A politician named after Adolf Hitler has won a seat at a Namibian election – but says he has no plans for world domination.

Adolf Hitler Uunona was elected with 85 per cent of the vote in the former German colony, where a number of streets, places and people still bear German names.

After winning the seat on the ticket of the ruling SWAPO party – which has ruled Namibia since independence from apartheid South Africa in 1990 – the politician told Bild that he had ‘nothing to do with’ Nazi ideology.

‘My father named me after this man. He probably didn’t understand what Adolf Hitler stood for,’ his namesake said.

‘As a child I saw it as a totally normal name.
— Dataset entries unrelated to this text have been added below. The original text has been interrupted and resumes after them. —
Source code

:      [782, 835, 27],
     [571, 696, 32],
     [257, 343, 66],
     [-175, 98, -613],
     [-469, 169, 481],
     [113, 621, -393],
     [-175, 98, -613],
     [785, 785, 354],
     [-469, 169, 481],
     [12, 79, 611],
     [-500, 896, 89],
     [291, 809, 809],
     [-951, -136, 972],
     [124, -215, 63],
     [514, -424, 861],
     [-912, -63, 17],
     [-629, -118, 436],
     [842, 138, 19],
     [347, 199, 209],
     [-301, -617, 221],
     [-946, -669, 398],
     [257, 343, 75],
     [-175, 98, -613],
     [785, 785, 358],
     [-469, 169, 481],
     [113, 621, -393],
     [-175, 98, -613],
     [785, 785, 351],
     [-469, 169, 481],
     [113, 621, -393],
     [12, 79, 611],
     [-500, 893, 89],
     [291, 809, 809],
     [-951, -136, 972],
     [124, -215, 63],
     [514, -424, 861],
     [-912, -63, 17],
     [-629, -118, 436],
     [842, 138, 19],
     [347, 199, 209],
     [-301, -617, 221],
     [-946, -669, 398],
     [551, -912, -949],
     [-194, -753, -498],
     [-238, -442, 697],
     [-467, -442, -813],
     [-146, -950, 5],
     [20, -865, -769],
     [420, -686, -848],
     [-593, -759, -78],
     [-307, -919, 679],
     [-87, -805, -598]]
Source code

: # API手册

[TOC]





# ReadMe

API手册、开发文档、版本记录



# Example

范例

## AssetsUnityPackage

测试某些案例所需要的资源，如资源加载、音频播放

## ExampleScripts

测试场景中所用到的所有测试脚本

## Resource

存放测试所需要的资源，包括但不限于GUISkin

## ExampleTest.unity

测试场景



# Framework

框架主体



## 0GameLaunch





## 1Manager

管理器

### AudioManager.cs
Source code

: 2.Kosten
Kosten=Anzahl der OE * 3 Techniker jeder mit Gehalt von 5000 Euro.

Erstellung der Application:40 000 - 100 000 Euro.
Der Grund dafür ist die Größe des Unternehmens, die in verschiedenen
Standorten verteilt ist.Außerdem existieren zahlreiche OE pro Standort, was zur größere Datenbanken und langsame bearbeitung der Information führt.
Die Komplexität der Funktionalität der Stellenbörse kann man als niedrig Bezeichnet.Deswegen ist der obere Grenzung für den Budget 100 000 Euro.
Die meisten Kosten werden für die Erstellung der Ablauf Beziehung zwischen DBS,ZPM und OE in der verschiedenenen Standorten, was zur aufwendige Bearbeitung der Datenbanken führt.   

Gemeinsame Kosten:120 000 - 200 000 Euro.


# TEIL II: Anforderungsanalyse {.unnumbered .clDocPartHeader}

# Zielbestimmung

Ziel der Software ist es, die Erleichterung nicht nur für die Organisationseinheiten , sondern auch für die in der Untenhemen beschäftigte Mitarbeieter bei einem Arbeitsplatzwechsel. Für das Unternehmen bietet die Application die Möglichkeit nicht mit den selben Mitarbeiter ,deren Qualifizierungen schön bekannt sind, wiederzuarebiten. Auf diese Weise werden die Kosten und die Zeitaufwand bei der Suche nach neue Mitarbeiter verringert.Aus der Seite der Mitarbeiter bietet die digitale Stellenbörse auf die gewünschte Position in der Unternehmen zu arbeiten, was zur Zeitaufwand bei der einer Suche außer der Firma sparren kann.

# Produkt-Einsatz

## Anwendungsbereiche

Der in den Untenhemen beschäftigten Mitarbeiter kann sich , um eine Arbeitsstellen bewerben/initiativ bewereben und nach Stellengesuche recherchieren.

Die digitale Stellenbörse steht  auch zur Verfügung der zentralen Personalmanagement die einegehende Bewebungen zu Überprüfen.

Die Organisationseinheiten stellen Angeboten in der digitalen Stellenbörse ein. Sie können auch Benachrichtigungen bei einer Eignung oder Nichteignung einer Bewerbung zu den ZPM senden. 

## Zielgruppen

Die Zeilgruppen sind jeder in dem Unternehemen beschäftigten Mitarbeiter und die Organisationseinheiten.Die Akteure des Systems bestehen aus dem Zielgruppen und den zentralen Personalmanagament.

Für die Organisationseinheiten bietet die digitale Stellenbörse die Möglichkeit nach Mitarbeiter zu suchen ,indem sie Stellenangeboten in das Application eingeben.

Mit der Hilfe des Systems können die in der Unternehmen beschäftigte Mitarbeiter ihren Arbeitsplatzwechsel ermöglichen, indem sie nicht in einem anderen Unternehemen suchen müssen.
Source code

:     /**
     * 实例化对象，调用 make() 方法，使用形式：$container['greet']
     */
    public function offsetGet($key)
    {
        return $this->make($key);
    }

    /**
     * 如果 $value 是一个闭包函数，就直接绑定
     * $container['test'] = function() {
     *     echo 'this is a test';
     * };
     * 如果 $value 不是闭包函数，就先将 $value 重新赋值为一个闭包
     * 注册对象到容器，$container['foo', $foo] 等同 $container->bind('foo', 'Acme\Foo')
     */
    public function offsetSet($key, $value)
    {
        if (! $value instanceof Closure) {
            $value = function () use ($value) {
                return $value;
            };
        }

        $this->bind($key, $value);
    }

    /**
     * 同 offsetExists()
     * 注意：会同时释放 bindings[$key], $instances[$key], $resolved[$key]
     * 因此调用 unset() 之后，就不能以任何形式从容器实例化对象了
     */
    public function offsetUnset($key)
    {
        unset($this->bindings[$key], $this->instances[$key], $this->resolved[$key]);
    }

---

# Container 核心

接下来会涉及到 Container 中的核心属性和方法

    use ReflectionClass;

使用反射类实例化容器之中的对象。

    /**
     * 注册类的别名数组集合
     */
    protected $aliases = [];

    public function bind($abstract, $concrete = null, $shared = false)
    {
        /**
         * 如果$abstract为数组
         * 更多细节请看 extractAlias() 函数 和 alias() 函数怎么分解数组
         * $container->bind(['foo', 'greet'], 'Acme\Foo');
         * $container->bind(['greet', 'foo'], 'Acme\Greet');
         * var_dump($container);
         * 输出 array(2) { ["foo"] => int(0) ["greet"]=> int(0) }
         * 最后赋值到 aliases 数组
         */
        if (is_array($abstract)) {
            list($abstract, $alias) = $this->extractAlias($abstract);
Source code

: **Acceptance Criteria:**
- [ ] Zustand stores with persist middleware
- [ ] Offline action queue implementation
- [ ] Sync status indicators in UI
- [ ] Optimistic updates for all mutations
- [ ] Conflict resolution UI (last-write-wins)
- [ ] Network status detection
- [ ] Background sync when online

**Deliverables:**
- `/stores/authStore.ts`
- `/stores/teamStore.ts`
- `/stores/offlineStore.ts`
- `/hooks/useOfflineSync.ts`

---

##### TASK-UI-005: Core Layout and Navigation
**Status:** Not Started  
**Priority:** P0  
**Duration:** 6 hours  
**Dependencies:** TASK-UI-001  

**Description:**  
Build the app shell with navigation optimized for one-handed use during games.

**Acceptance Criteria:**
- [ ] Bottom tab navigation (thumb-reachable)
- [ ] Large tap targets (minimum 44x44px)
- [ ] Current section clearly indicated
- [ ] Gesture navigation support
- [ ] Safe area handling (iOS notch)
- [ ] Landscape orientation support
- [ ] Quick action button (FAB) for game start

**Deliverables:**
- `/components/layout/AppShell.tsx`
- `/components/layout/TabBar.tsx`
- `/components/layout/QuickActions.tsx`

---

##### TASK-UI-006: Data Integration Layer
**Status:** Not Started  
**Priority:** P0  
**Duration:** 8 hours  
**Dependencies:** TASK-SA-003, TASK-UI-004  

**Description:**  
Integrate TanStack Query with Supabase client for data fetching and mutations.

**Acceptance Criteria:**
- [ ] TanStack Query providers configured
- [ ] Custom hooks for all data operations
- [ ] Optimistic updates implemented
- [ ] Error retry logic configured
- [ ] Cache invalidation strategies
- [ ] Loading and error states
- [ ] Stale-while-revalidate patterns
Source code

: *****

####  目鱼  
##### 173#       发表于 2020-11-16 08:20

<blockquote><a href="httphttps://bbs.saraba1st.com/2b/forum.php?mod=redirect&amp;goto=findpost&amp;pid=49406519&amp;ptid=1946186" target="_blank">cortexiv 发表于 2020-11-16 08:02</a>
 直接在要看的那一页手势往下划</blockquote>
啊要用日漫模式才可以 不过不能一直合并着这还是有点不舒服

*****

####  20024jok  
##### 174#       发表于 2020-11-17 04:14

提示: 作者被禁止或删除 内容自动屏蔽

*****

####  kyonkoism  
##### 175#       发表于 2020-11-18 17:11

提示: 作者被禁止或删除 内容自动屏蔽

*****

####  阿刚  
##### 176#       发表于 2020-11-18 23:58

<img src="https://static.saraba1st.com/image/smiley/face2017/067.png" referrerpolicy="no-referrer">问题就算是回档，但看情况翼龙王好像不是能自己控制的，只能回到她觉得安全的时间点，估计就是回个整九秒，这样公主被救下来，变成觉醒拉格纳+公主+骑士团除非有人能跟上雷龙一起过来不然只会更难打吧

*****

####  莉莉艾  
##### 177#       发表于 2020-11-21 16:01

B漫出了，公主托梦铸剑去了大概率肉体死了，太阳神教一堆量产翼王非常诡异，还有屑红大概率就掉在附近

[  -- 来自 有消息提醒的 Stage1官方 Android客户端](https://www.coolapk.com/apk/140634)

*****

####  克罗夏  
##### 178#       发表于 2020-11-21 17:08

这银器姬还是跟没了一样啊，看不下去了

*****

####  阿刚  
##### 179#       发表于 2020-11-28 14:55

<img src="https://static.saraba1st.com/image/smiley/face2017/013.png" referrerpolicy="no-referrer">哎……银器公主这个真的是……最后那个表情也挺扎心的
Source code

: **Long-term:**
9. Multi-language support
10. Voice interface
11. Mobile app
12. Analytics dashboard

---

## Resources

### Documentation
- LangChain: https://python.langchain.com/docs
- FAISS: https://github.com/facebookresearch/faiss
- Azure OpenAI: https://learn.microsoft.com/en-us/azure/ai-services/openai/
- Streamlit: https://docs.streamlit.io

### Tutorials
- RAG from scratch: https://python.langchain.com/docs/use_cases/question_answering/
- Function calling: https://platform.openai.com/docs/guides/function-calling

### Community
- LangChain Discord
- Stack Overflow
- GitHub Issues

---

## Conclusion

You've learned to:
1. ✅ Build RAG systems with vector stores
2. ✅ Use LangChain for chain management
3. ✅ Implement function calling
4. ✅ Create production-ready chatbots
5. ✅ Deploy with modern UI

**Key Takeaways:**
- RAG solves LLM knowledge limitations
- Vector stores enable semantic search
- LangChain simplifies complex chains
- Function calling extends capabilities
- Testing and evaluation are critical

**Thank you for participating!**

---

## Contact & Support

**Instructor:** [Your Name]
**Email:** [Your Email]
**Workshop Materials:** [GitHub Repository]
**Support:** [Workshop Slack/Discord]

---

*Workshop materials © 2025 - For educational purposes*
Only as a teenager did I understand that this man wanted to conquer the whole world.’

The politician said his wife calls him Adolf, adding that he usually goes by Adolf Uunona but that it would be ‘too late’ to change his name officially.

‘The fact I have this name does not mean I want to conquer Oshana,’ he said, referring to the region where he won the election. ‘It doesn’t mean I’m striving for world domination.’

Uunona won 1,196 votes in the recent election compared to 213 for his opponent, giving him a seat on the regional council.

His SWAPO party won 57 per cent of the vote across the country, a sharp decline from the 83 per cent they took in the previous regional elections in 2015.

Once known as German South West Africa, Namibia was a German colony from 1884 until the empire was stripped of its possessions following World War I.

The real Hitler would later use the humiliation of the post-war Treaty of Versailles as a propaganda tool to win support for the Nazis in the 1920s and 1930s.

Hitler’s genocide during World War II has long since overshadowed German atrocities in Namibia, but pressure for reparations has been growing in recent years.

German soldiers slaughtered some 65,000 Herero and 10,000 Nama tribespeople in a bloody campaign to suppress a local revolt between 1904 and 1908.

Last year, a German government minister described the massacre as a genocide while on a visit to the African country.

A small German-speaking community still lives in the country today, and around 120,000 Germans visit Namibia every year.

The German government says it has a ‘special responsibility’ towards Namibia ‘on account of the two countries’ shared colonial past’.